1

I have a PowerShell script that connects to a database and pulls a list of user data. I take this data and create a foreach loop to run a script for the data.

This is working but its slow as the results could be 1000+ entries, and it has to complete the Script.bat for User A before it can start User B. The Script.bat for a single user is independent from another and takes ~30s for each user.

Is there a way to speed this up at all? I've been playing with -Parallel, ForEach-Object and workflow but I can't get it to work, likely due to me being a noob in PS.

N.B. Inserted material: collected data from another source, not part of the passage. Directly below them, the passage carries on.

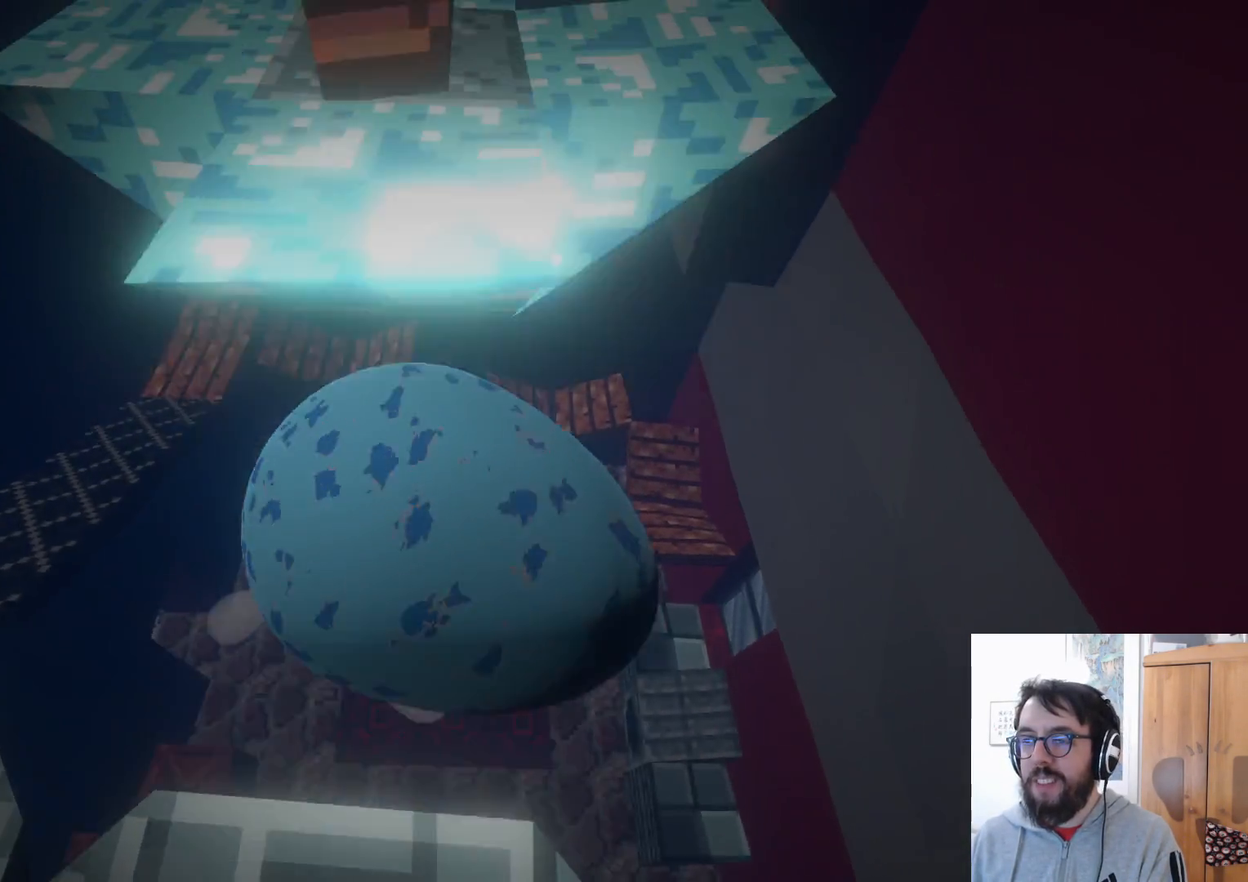
{"dt_ms": 1000, "buttons": [], "left_stick": "up-right", "right_stick": "center", "events": [[217, "A", "up"], [367, "left_stick", "center"], [467, "left_stick", "down"], [517, "right_stick", "up"], [817, "left_stick", "up-right"], [950, "right_stick", "center"]]}
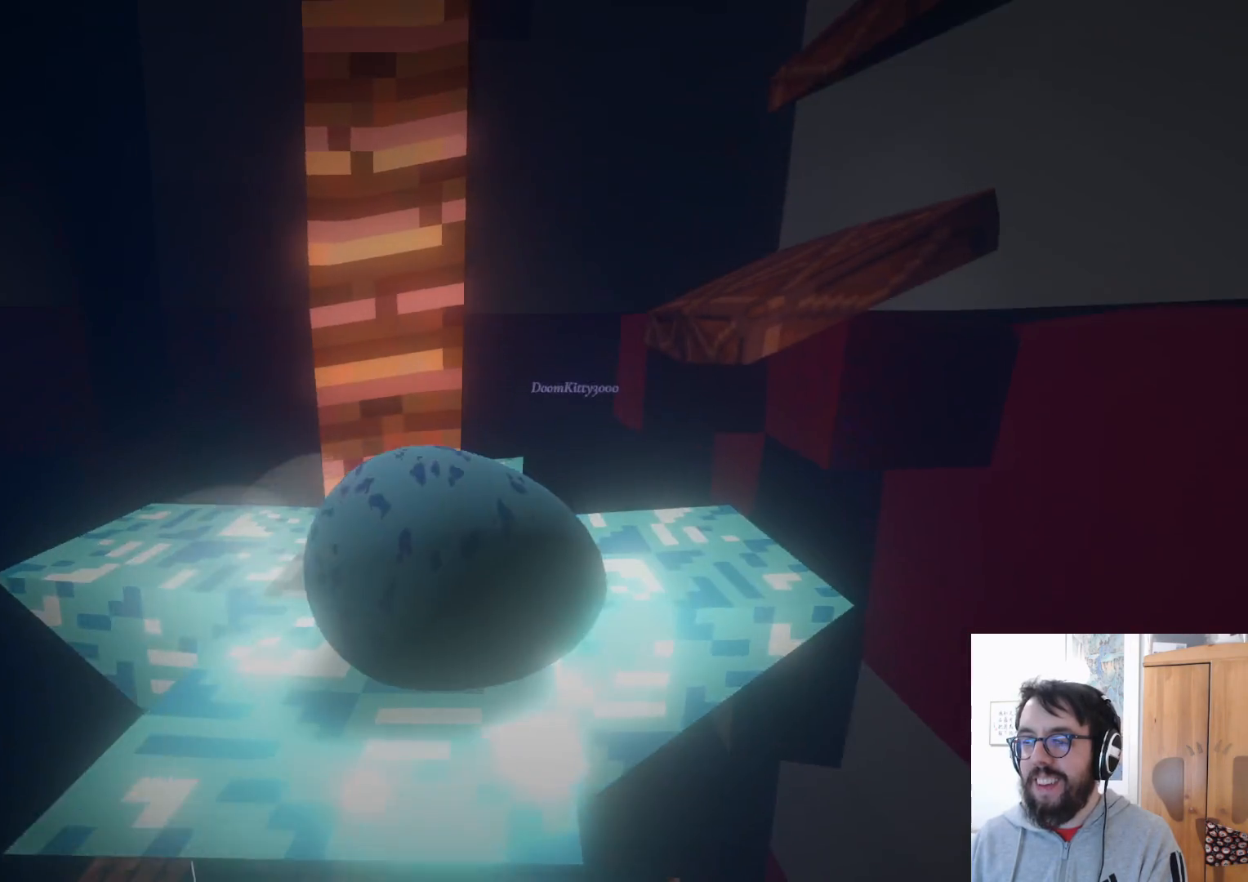
{"dt_ms": 500, "buttons": [], "left_stick": "down", "right_stick": "down", "events": [[183, "right_stick", "down"], [300, "left_stick", "center"], [350, "left_stick", "down"]]}
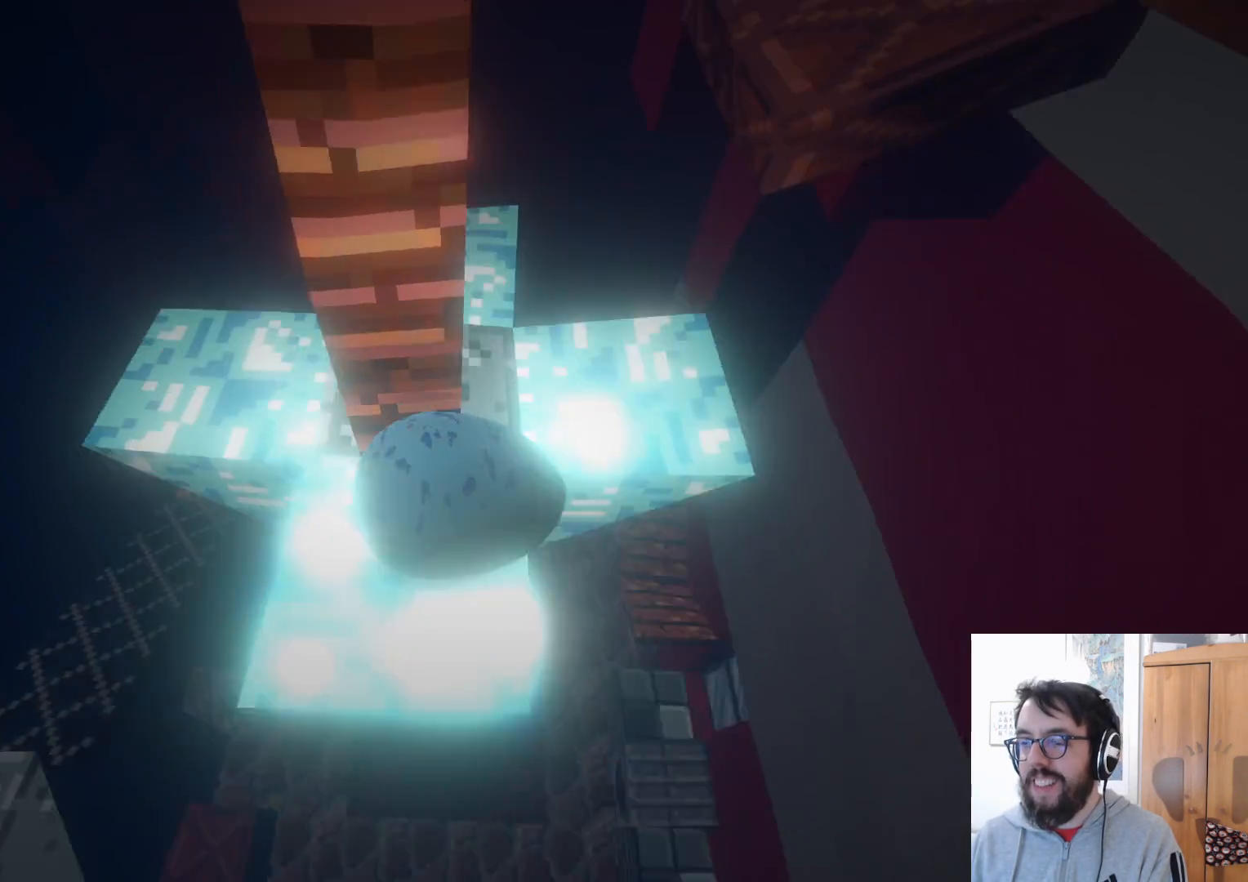
{"dt_ms": 500, "buttons": [], "left_stick": "up-right", "right_stick": "right", "events": [[217, "left_stick", "center"], [233, "right_stick", "center"], [283, "left_stick", "up"], [400, "left_stick", "up-right"], [400, "right_stick", "right"]]}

foreach ($row in $Dataset.tables[0].rows)
{
   $UserID=$row.value
   $DeviceID=$row.value1
   $EmailAddress=$row.email_address

   cmd.exe /c "`"$PSScriptRoot`"\bin\Script.bat -c `" -Switch $UserID`" >> `"$PSScriptRoot`"\${FileName3}_REST_${DateTime}.txt 2> nul";
}
codewario
  • 19,553
  • 20
  • 90
  • 159
rcmpayne
  • 163
  • 2
  • 15
  • 4
    So you say you want to speed this up, but the only mention of a bottleneck appears to be the .BAT file in question. _What is the .BAT doing that takes half a minute?_ Seems like that would be the pertinent area to investigate, not the above snippet. – gravity Jan 31 '20 at 16:50
  • the forloop is the issue that i need to correct. The .bat file is expected to take 30 sec the issue is the forloop needs to call the .bat file 1000 times one after another. i am trying to find a way to call the bat file and start the next loop without powershell needing to waiting for the execution of the .bat to finish. trying to get the forloop to multitask :) – rcmpayne Jan 31 '20 at 17:07
  • 2
    Try using jobs: https://www.sconstantinou.com/powershell-jobs/ – Wasif Jan 31 '20 at 17:11

1 Answers1

2

You said it yourself, your bottleneck is with the batch file in your script, not the loop itself. foreach (as opposed to ForEach-Object) is already the faster foreach loop mechanism in PowerShell. Investigate your batch file to find out why it takes 30 seconds to complete, and optimize it where you can.


Using Jobs

Note: Start-Job will run the job under another process. If you have PowerShell Core you can make use of the Start-ThreadJob cmdlet in lieu of Start-Job. This will start your job as part of another thread of the same process instead of starting another process.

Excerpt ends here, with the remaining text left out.